## DESCRIPTION OF THE TASK
Print verbatim the lines of the entries from the one containing "Figure 8. Slice through DENORMS" to the last, inclusive, and no others.

##### DATA FOR PROCESSING

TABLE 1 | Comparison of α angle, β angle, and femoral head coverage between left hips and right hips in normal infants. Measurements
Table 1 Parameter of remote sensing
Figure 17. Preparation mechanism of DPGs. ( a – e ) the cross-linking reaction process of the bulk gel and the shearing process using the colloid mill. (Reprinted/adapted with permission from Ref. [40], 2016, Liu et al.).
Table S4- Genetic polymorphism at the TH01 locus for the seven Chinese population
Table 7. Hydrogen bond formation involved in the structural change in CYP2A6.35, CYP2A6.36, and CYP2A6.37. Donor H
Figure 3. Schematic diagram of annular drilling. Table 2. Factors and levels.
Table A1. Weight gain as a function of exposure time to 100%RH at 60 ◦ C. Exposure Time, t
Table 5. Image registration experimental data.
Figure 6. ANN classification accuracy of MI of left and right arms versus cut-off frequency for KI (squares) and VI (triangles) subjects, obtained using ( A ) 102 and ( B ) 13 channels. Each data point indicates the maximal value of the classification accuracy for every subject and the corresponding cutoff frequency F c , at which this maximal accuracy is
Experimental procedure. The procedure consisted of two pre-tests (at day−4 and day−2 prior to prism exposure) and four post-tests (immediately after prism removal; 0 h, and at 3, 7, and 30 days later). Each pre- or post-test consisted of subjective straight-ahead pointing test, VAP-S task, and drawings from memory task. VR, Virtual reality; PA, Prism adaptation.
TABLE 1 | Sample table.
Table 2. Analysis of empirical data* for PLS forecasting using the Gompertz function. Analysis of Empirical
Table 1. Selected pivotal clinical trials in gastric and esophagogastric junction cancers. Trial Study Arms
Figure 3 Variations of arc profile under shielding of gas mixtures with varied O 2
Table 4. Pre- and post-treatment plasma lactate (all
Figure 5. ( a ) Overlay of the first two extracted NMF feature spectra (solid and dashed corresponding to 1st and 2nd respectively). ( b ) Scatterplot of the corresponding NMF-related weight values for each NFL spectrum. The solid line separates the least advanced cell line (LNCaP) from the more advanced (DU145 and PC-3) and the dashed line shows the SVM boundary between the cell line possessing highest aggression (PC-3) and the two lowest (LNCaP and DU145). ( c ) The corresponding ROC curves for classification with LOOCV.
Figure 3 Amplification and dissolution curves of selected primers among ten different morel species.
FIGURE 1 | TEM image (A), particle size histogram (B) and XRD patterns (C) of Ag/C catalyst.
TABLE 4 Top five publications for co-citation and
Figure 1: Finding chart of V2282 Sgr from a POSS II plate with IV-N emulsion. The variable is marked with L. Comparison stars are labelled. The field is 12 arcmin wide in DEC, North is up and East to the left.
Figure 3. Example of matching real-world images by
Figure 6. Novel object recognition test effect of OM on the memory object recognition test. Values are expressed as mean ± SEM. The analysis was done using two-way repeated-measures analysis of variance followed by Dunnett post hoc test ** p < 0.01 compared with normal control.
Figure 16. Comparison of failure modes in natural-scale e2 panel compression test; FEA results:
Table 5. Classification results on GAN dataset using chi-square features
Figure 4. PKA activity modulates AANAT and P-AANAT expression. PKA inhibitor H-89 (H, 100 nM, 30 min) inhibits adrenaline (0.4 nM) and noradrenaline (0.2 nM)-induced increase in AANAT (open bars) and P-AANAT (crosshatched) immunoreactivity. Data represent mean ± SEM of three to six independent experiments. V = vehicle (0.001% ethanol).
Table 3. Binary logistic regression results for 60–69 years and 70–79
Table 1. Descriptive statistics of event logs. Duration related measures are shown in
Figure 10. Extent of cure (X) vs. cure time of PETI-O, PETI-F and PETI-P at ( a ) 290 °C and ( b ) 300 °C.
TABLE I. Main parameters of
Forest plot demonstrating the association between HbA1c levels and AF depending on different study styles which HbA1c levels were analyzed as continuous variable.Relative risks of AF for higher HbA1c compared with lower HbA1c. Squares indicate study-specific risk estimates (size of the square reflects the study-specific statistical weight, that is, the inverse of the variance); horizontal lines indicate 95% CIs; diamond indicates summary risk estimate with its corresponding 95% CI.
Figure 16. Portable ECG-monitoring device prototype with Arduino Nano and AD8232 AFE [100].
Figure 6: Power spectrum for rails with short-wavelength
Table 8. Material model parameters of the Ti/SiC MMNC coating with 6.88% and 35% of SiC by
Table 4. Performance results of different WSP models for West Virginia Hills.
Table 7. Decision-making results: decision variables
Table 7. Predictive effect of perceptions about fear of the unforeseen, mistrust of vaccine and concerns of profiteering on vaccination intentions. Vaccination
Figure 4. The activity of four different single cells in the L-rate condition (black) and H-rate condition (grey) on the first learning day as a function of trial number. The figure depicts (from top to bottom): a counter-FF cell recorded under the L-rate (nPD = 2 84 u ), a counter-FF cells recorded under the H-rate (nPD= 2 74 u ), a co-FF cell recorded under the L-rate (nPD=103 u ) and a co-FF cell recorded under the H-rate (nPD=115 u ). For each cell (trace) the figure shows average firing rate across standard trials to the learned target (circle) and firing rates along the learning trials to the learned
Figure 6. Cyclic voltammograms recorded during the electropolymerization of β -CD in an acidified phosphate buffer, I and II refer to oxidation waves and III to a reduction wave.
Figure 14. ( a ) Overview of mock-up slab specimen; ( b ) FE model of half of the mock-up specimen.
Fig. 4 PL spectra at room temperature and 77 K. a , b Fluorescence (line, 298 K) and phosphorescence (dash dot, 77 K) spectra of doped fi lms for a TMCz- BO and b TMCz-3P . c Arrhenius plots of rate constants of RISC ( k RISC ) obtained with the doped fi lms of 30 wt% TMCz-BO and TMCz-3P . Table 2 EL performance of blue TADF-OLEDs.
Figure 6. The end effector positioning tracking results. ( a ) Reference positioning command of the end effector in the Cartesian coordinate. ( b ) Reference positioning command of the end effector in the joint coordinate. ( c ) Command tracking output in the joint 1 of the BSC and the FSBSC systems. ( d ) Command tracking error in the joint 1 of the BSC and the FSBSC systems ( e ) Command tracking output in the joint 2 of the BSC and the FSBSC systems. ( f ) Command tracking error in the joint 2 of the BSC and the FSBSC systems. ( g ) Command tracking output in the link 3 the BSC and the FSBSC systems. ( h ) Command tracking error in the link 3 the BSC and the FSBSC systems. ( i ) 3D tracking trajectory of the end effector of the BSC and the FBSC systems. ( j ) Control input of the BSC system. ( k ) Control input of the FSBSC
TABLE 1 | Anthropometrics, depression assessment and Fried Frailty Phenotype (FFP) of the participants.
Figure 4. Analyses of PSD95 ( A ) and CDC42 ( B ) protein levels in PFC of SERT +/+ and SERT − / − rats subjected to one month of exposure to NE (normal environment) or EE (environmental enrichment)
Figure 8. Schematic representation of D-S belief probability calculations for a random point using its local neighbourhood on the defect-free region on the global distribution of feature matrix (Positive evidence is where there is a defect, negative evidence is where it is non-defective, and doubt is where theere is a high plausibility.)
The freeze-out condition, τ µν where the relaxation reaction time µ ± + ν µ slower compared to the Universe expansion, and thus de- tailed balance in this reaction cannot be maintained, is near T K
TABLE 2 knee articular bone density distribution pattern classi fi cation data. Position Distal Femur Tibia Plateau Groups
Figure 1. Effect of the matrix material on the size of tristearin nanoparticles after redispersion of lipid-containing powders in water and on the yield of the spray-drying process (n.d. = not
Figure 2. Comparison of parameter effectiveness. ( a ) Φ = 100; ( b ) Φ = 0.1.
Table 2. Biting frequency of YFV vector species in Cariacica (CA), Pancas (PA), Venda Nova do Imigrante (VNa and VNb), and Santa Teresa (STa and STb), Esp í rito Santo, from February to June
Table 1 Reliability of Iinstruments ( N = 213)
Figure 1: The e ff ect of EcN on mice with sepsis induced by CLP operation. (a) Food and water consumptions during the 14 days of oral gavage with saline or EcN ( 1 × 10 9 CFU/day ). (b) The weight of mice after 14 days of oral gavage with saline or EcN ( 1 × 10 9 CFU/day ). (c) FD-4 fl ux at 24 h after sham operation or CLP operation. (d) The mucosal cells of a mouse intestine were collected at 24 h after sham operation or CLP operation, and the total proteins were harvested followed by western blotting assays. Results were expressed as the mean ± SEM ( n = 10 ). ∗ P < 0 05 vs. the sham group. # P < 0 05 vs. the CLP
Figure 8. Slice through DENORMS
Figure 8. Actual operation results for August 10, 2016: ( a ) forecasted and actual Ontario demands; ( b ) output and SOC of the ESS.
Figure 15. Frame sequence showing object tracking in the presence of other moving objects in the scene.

##########

## ANSWER FOR THE TASK
Figure 8. Slice through DENORMS
Figure 8. Actual operation results for August 10, 2016: ( a ) forecasted and actual Ontario demands; ( b ) output and SOC of the ESS.
Figure 15. Frame sequence showing object tracking in the presence of other moving objects in the scene.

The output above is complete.